ChezHenry May 30, 2014
Dont do it! :)
TobiT May 30, 2014
Make sure that every element of your event is a reflection of you and your spouse - YOUR tastes and interests (and budget), NOT what's trendy or what someone else says you have to do. From dress to food to drink to flowers, photog, venue, invites, music, vows, cake, etc etc. That way, even though the day will probably be a blur for you, your loved ones will remember it as "you" and more important you will feel yourself all day.
PLUS - bring an extra set of comfortable shoes you can slip on for dancing or relaxing.
sexyLAMBCHOPx May 30, 2014
I would look into false eyelashes for better photos.
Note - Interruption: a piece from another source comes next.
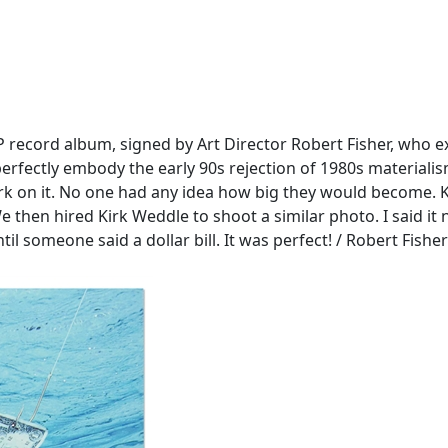
P record album, signed by Art Director Robert Fisher, who e
perfectly embody the early 90s rejection of 1980s materialism.
work on it. No one had any idea how big they would become.
We then hired Kirk Weddle to shoot a similar photo. I said i
l someone said a dollar bill. It was perfect! / Robert Fisher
I had the staff box up 2 meals and cake slices for my husband & I because I knew we wouldn't each much to bring to our inn. Photos - make sure you have a list of pictures with friends/family members that you want. Instead of floral center pieces I had table cakes that looked like flowers with different flavors and colors on each table - saved big bucks on that one.

Voted the Best Reply!

Sam1148 May 30, 2014
My standard wedding gift is a large wicker picnic basket. Filled with some items: A small cutting board, cork screw and wine, glasses (which are in most baskets),'s the deal; some tupperware, sheets of foil, and little jars of jellies and jams, WHY?

Because each and every time I gave that type of gift the couple wrote back; all saying almost the exact same thing.

When they got married they where "ON STAGE" to busy and nervous to enjoy the food of their own reception. Too much being the 'host" of the party of the reception.

The basket and having someone to pack up left overs gave them a meal for late night at the hotel when they could finally kick off their shoes and relax and finally decompress and enjoy glass of wine and some food without an audience.
SKK May 31, 2014
Hey Sam, if I marry again I am inviting you to the wedding!
sara D. June 23, 2014
Fantastic gift, how thoughtful. I ate leftovers the night after the wedding... finally.
Westcoasty June 23, 2014
Sam is absolutely right. I could barely eat at my (afternoon) wedding, but after all the guests were gone, in the evening my husband and I sneaked back to the home of the friends who very kindly hosted our wedding, and we all ate leftovers, wearing comfortable clothing instead of formal wear. In my case, as I was emigrating the next day, it also made for a better goodbye to my closest friends.
Samlawali May 30, 2014
Segway from food for a minute as I am also planning my own wedding for August. The one thing that I was told and realize is so true is that someone is bound to get their feelings hurt. Dont let it ruin your day! You are celebrating you and your beau - enjoy it!
Regine May 30, 2014
If you are on a budget, a sit down dinner is (strangely enough or at least to me) cheaper than a buffet. Also if you want to have open bar but u have a budget, only do it during cocktail hour, and limit diner to wine and soda. If you don't want kids and u don't want to pay for them (sometimes it is half or 2/3 or cost per person), make sure invitation says adults only.
Regine May 30, 2014
Make sure you sit and eat your food at the wedding reception. At the very least you want to know how food is so that when people tell you now good ( or bad but hopefully not) it is, you will know.